The Ingredients for Great Teaching
Title | The Ingredients for Great Teaching PDF eBook |
Author | Pedro De Bruyckere |
Publisher | SAGE |
Pages | 174 |
Release | 2018-02-26 |
Genre | Education |
ISBN | 1526450615 |
Teaching would be easy if there were clear recipes you could follow every time. The Ingredients for Great Teaching explains why this is impossible and why a one-size-fits-all approach doesn’t work. Instead of recipes, this book examines the basic ingredients of teaching and learning so you can use them wisely in your own classroom in order to become a better and more effective teacher. Taking an approach that is both evidence-based and practical, author Pedro de Bruyckere explores ten crucial aspects of teaching, the research behind them and why they work like they do, combined with everyday classroom examples describing both good and bad practice. Key topics include: Teacher subject knowledge Evaluation and feedback The importance of practice Metacognition Making students think This is essential reading for teachers everywhere.
101 Answers for New Teachers and Their Mentors
Title | 101 Answers for New Teachers and Their Mentors PDF eBook |
Author | Annette Breaux |
Publisher | Taylor & Francis |
Pages | 169 |
Release | 2024-06-06 |
Genre | Education |
ISBN | 1040030904 |
This beloved, easy-to-use book provides 101 simple, practical solutions to common challenges faced by all new teachers.

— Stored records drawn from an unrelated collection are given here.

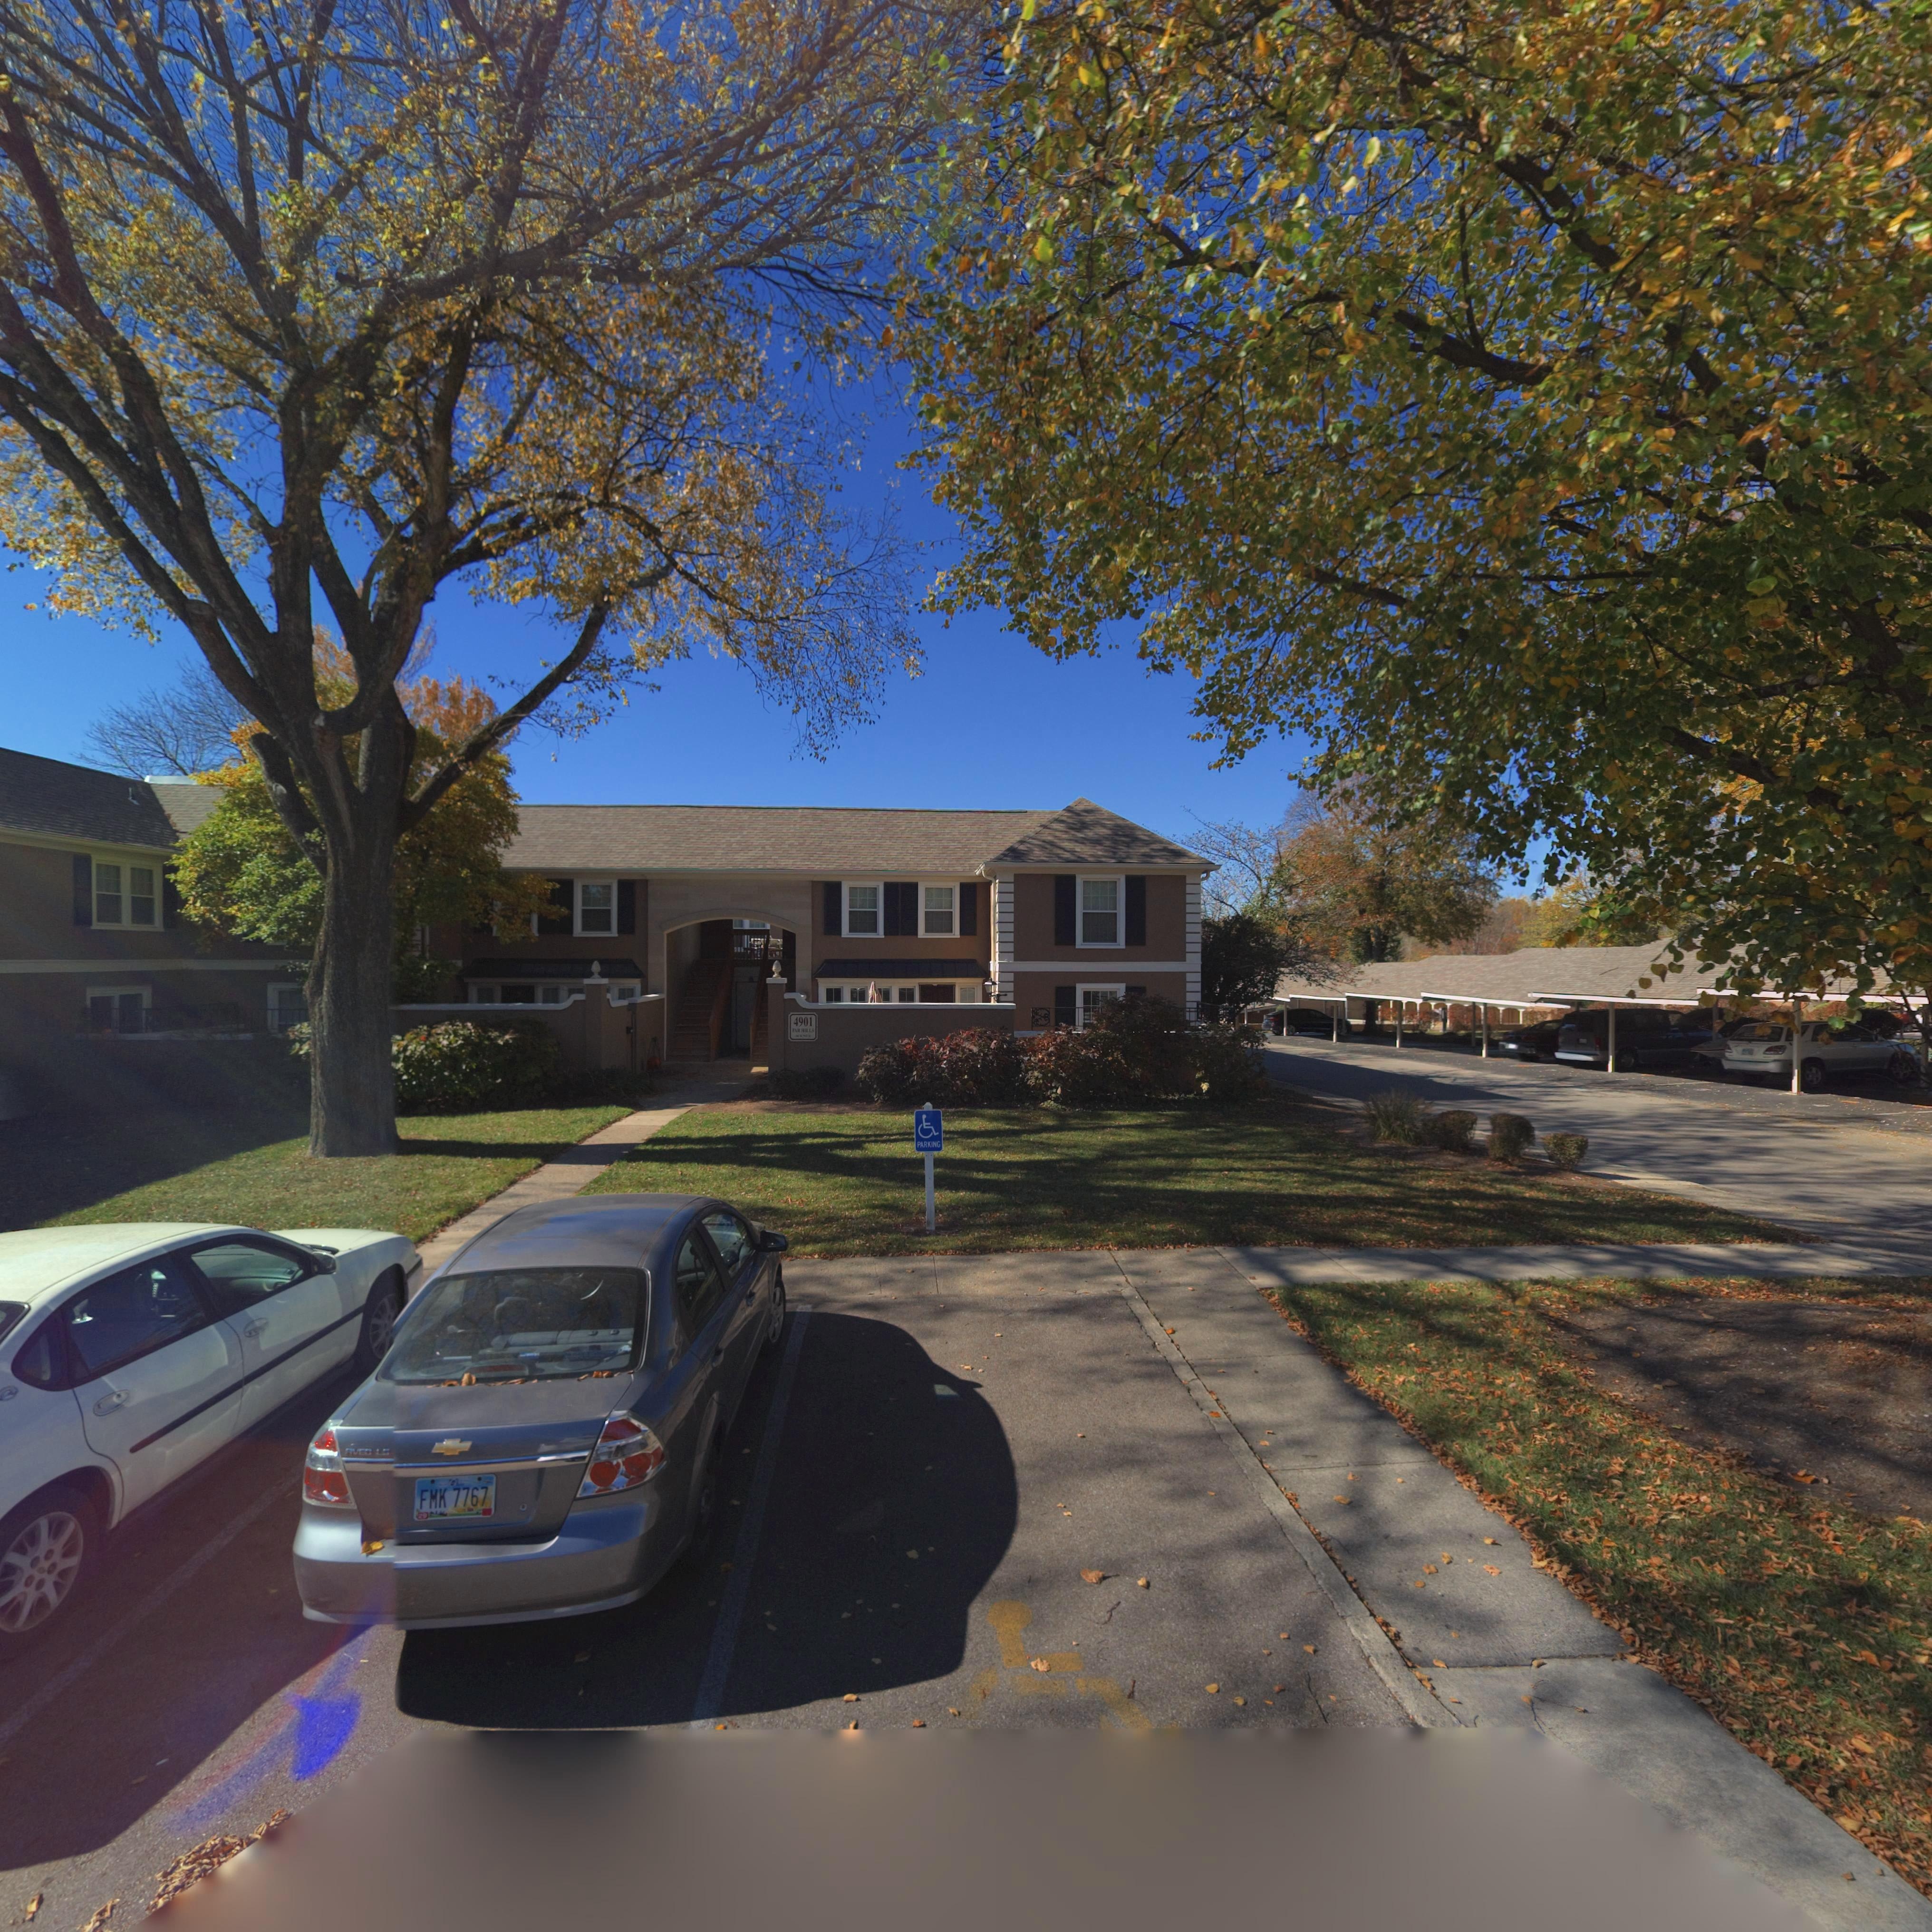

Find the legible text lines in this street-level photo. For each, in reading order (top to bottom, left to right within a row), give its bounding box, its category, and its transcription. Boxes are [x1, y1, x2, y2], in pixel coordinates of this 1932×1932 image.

[793, 1016, 812, 1027] StreetNumber: 4901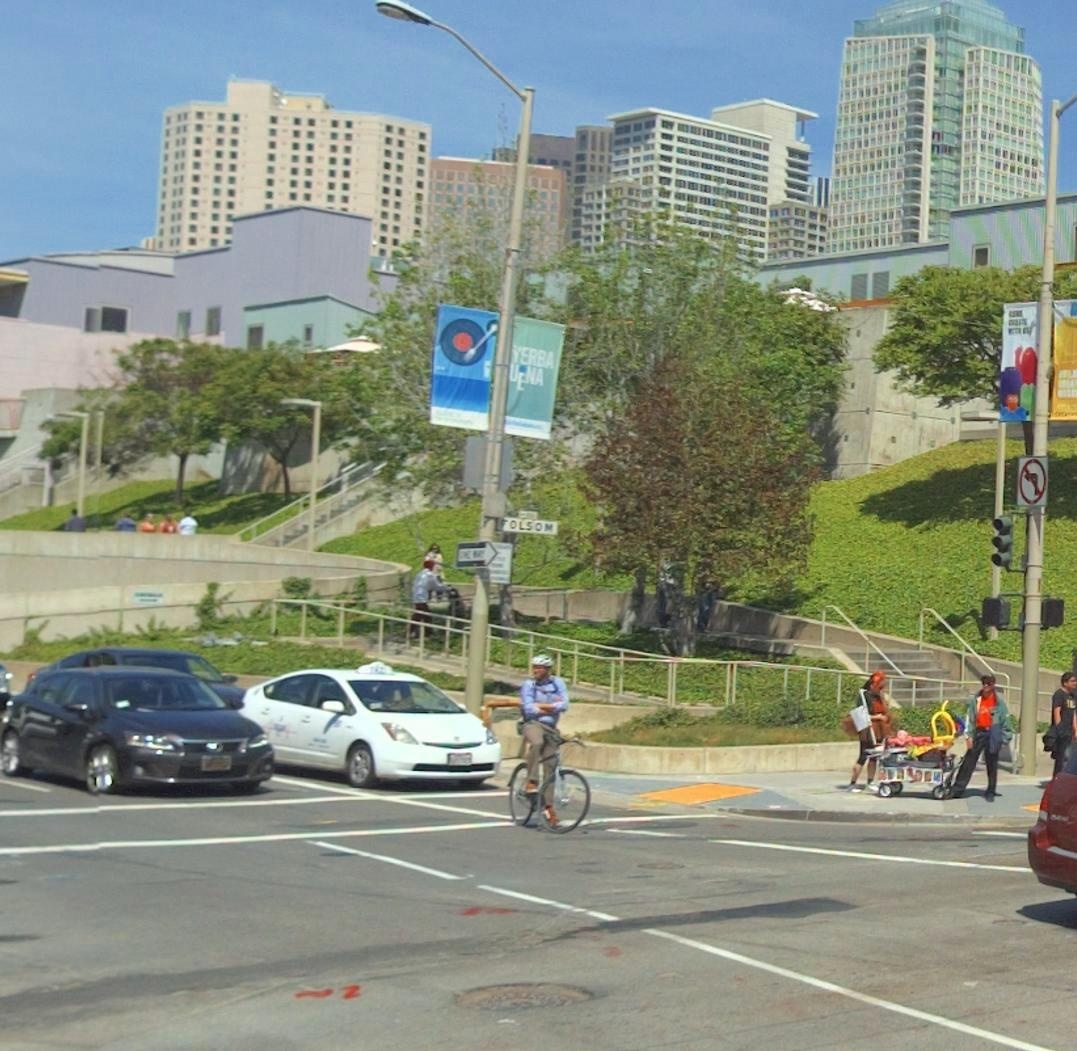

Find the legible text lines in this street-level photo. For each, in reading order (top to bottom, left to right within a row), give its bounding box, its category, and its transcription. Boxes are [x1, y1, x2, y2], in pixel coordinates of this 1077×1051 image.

[519, 345, 556, 370] None: ERBA
[523, 365, 546, 388] None: NA
[500, 519, 555, 532] StreetName: FOLSOM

These include establishing classroom management, motivating students, managing behavior, planning relevant activities that involve all students, and more. Now in its fourth edition, new features include Remind Yourself summaries for each tip which provide key takeaways, as well as a new section specifically designed to help mentors increase their effectiveness in using and discussing the book’s content with their mentees. Whether you’re a beginning teacher, mentor, teacher induction coordinator, or veteran educator, this book provides a treasure trove of helpful advice and simple ideas that will help you improve your own skills and assist new teachers with becoming the effective teachers their students need and deserve.